Copy the entries below word for word, starting with the first line and stopping after the line that contains "Reading right to".

Provided records:
════

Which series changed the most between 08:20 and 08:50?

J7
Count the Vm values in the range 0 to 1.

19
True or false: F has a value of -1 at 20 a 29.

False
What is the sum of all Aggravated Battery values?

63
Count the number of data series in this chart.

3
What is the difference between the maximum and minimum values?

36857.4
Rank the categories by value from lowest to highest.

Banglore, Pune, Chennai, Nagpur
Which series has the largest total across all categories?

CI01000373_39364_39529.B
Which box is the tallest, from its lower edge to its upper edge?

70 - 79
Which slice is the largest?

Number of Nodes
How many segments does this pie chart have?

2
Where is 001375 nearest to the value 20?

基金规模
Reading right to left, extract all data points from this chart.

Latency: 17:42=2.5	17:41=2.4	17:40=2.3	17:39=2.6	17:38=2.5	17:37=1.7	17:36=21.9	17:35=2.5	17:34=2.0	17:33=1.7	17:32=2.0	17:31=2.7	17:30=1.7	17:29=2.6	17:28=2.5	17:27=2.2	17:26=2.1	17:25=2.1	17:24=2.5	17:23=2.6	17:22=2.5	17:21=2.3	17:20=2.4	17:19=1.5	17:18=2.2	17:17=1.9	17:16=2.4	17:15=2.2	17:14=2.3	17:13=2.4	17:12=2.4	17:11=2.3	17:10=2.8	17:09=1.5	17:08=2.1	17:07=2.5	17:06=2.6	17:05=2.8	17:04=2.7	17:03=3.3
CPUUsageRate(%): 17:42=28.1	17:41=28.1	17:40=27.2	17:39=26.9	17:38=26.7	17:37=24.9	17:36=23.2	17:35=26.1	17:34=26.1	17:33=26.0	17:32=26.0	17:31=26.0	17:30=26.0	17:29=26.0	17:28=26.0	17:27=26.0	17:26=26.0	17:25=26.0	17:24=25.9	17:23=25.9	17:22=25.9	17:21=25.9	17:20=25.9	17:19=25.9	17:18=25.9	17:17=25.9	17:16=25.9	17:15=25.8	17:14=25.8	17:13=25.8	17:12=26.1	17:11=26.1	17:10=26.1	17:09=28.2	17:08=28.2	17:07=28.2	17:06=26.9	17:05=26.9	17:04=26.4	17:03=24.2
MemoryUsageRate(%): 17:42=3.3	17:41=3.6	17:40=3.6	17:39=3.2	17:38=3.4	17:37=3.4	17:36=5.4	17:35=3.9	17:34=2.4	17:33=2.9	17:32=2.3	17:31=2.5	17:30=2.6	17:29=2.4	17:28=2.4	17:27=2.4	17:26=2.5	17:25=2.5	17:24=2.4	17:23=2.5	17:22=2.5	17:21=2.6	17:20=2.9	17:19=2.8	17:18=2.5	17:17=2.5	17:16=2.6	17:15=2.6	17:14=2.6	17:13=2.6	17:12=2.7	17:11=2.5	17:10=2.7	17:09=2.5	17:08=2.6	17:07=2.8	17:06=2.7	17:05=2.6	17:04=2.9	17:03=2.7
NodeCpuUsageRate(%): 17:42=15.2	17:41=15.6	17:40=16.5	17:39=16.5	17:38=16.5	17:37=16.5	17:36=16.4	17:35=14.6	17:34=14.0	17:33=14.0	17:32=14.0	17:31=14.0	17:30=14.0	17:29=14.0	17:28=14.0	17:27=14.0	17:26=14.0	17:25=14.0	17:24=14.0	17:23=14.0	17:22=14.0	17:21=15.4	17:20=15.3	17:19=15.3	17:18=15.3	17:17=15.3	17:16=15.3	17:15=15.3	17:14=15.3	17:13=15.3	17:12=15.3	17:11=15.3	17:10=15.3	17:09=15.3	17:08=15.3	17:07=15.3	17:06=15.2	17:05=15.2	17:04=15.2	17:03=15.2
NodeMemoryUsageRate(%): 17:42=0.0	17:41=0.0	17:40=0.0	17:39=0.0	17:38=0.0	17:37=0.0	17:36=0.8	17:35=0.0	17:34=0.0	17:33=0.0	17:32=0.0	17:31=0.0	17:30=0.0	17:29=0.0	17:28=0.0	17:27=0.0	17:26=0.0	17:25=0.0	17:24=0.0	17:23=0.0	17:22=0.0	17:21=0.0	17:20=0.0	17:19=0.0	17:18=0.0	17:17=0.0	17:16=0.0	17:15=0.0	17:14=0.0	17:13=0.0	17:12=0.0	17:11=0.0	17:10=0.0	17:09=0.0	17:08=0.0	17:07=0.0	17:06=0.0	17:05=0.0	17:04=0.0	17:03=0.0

════

Reply to the task:
Which series changed the most between 08:20 and 08:50?

J7
Count the Vm values in the range 0 to 1.

19
True or false: F has a value of -1 at 20 a 29.

False
What is the sum of all Aggravated Battery values?

63
Count the number of data series in this chart.

3
What is the difference between the maximum and minimum values?

36857.4
Rank the categories by value from lowest to highest.

Banglore, Pune, Chennai, Nagpur
Which series has the largest total across all categories?

CI01000373_39364_39529.B
Which box is the tallest, from its lower edge to its upper edge?

70 - 79
Which slice is the largest?

Number of Nodes
How many segments does this pie chart have?

2
Where is 001375 nearest to the value 20?

基金规模
Reading right to left, extract all data points from this chart.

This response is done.